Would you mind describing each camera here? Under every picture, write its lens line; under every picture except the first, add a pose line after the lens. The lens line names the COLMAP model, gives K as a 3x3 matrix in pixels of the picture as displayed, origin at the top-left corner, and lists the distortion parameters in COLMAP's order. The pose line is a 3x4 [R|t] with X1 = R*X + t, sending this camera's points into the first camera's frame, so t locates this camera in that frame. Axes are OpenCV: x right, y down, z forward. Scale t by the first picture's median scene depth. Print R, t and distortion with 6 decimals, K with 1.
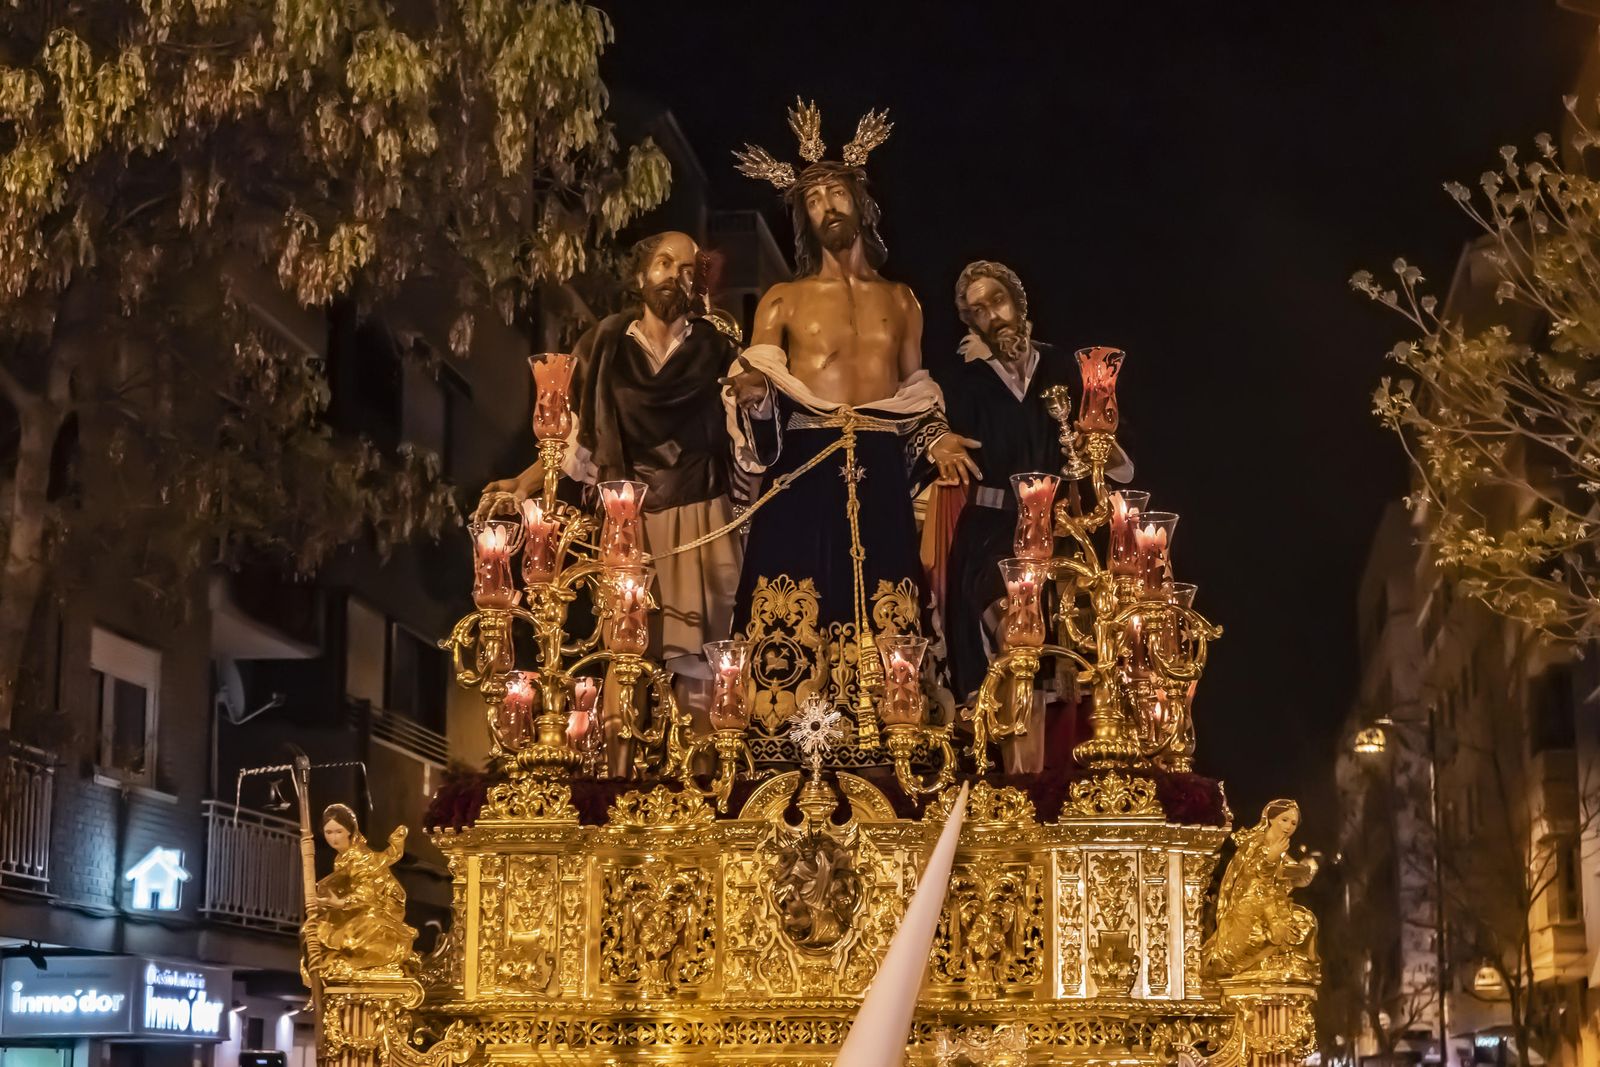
lens RADIAL K [[3253.1, 0, 800.0], [0, 3253.1, 533.5], [0, 0, 1]] dist [0.133054, 0.040328]
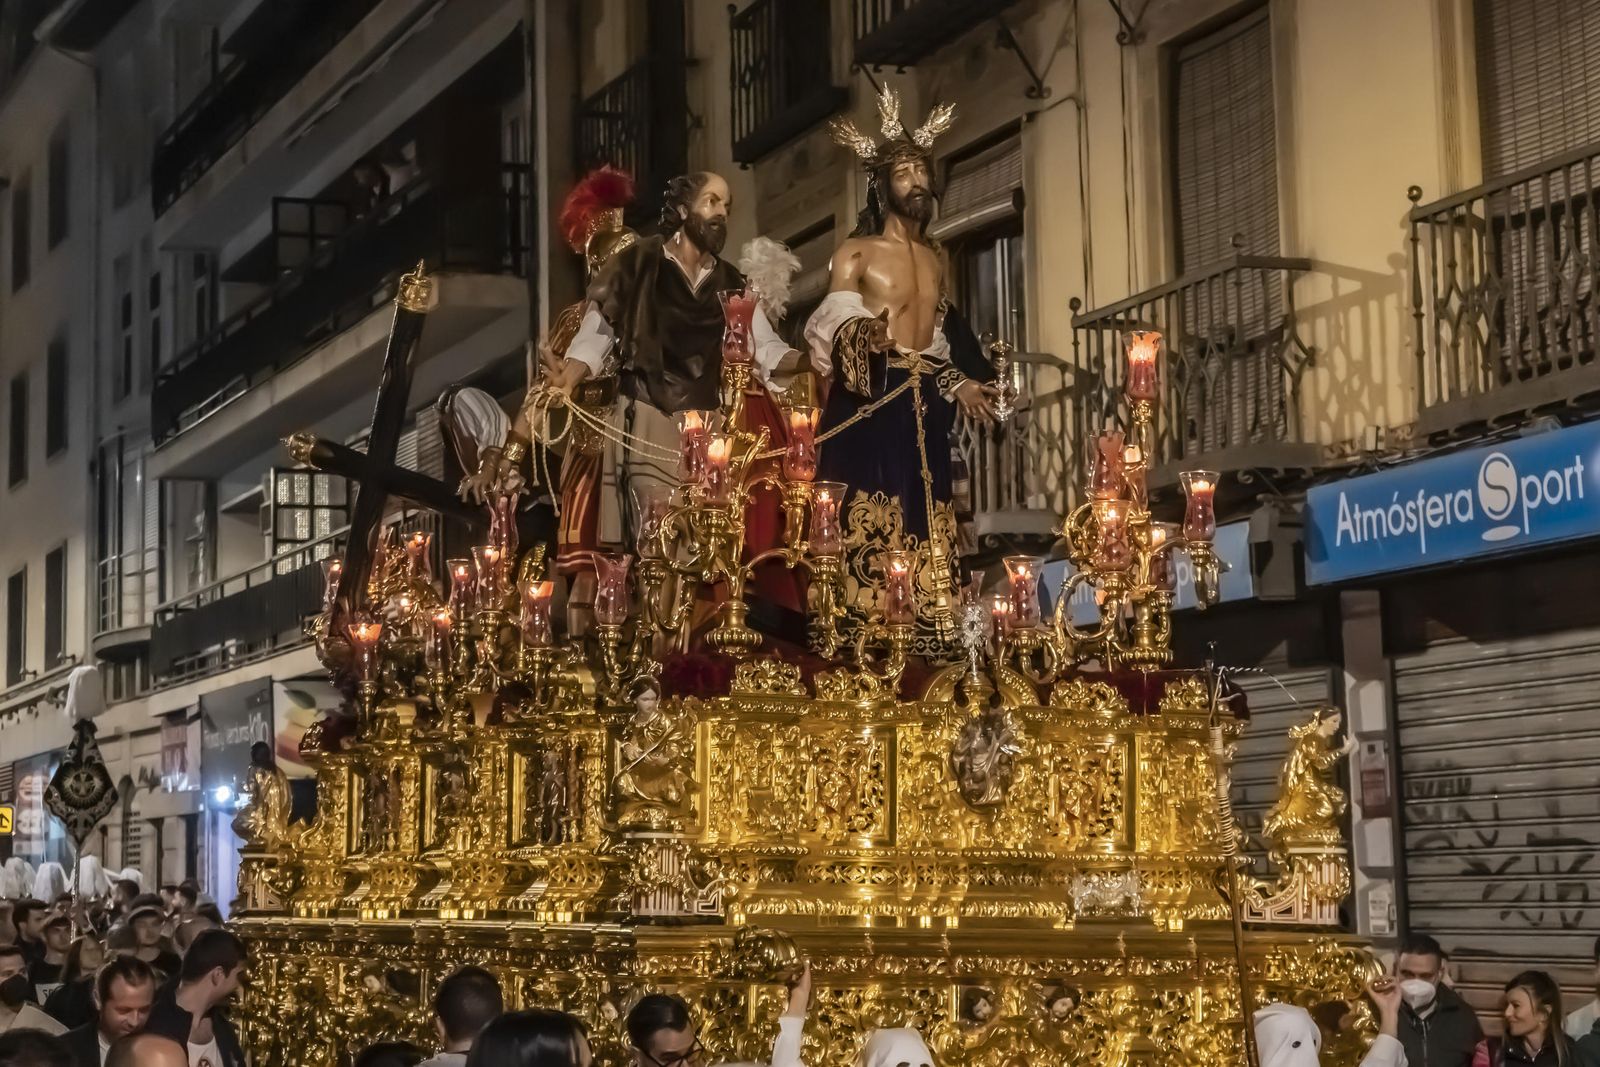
lens RADIAL K [[3253.1, 0, 800.0], [0, 3253.1, 533.5], [0, 0, 1]] dist [0.133054, 0.040328]
pose [[0.871556, 0.062918, 0.486243, -0.643296], [-0.095915, 0.994450, 0.043243, -0.021810], [-0.480823, -0.084327, 0.872753, -0.029707]]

§ §

• **EXERCISE DETAILS**
Give back the material word for word, without images.

• **WRITTEN SOLUTION**
Would you mind describing each camera here? Under every picture, write its lens line; under every picture except the first, add a pose line after the lens. The lens line names the COLMAP model, gives K as a 3x3 matrix in pixels of the picture as displayed, origin at the top-left corner, and lists the distortion parameters in COLMAP's order. The pose line is a 3x4 [R|t] with X1 = R*X + t, sending this camera's points into the first camera's frame, so t locates this camera in that frame. Axes are OpenCV: x right, y down, z forward. Scale t by the first picture's median scene depth. Print R, t and distortion with 6 decimals, K with 1.
lens RADIAL K [[3253.1, 0, 800.0], [0, 3253.1, 533.5], [0, 0, 1]] dist [0.133054, 0.040328]
lens RADIAL K [[3253.1, 0, 800.0], [0, 3253.1, 533.5], [0, 0, 1]] dist [0.133054, 0.040328]
pose [[0.871556, 0.062918, 0.486243, -0.643296], [-0.095915, 0.994450, 0.043243, -0.021810], [-0.480823, -0.084327, 0.872753, -0.029707]]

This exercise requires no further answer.